Task » Wherever "products" appears in the records below, copy the line that holds it.

-- Record excerpts follows --

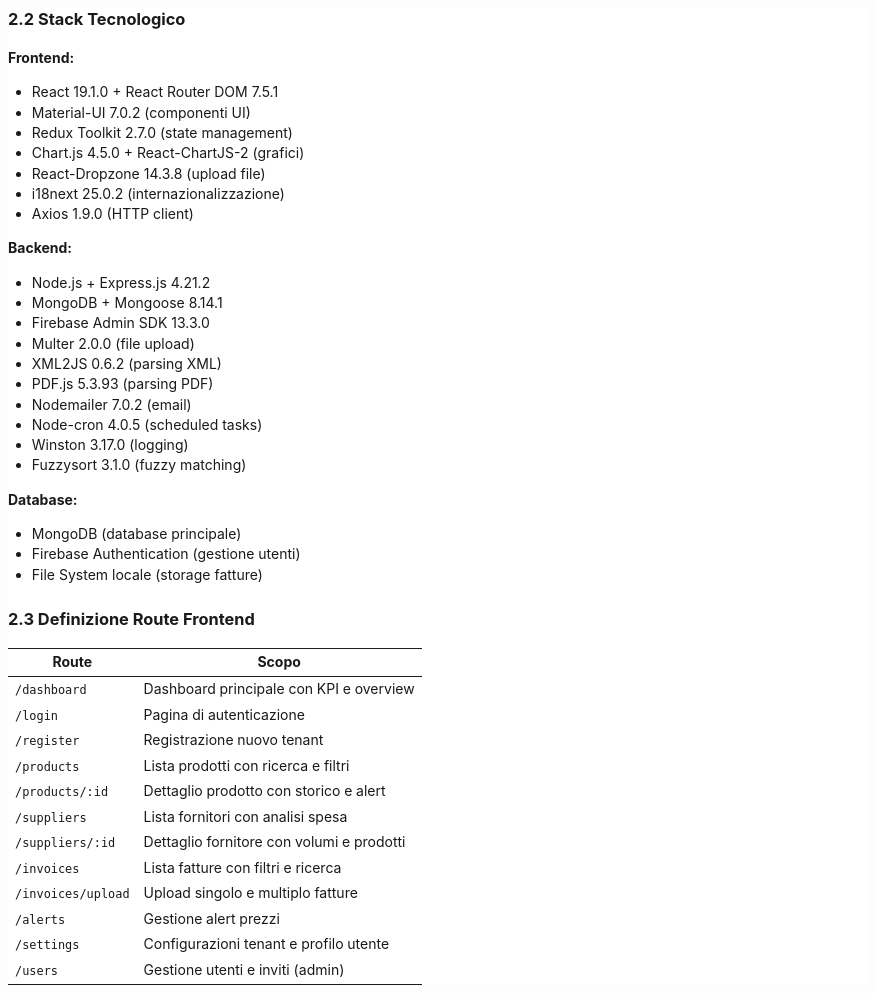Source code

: ### 2.2 Stack Tecnologico

**Frontend:**
- React 19.1.0 + React Router DOM 7.5.1
- Material-UI 7.0.2 (componenti UI)
- Redux Toolkit 2.7.0 (state management)
- Chart.js 4.5.0 + React-ChartJS-2 (grafici)
- React-Dropzone 14.3.8 (upload file)
- i18next 25.0.2 (internazionalizzazione)
- Axios 1.9.0 (HTTP client)

**Backend:**
- Node.js + Express.js 4.21.2
- MongoDB + Mongoose 8.14.1
- Firebase Admin SDK 13.3.0
- Multer 2.0.0 (file upload)
- XML2JS 0.6.2 (parsing XML)
- PDF.js 5.3.93 (parsing PDF)
- Nodemailer 7.0.2 (email)
- Node-cron 4.0.5 (scheduled tasks)
- Winston 3.17.0 (logging)
- Fuzzysort 3.1.0 (fuzzy matching)

**Database:**
- MongoDB (database principale)
- Firebase Authentication (gestione utenti)
- File System locale (storage fatture)

### 2.3 Definizione Route Frontend

| Route | Scopo |
|-------|-------|
| `/dashboard` | Dashboard principale con KPI e overview |
| `/login` | Pagina di autenticazione |
| `/register` | Registrazione nuovo tenant |
| `/products` | Lista prodotti con ricerca e filtri |
| `/products/:id` | Dettaglio prodotto con storico e alert |
| `/suppliers` | Lista fornitori con analisi spesa |
| `/suppliers/:id` | Dettaglio fornitore con volumi e prodotti |
| `/invoices` | Lista fatture con filtri e ricerca |
| `/invoices/upload` | Upload singolo e multiplo fatture |
| `/alerts` | Gestione alert prezzi |
| `/settings` | Configurazioni tenant e profilo utente |
| `/users` | Gestione utenti e inviti (admin) |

-- Record excerpts concluded --

Written solution »
| `/products` | Lista prodotti con ricerca e filtri |
| `/products/:id` | Dettaglio prodotto con storico e alert |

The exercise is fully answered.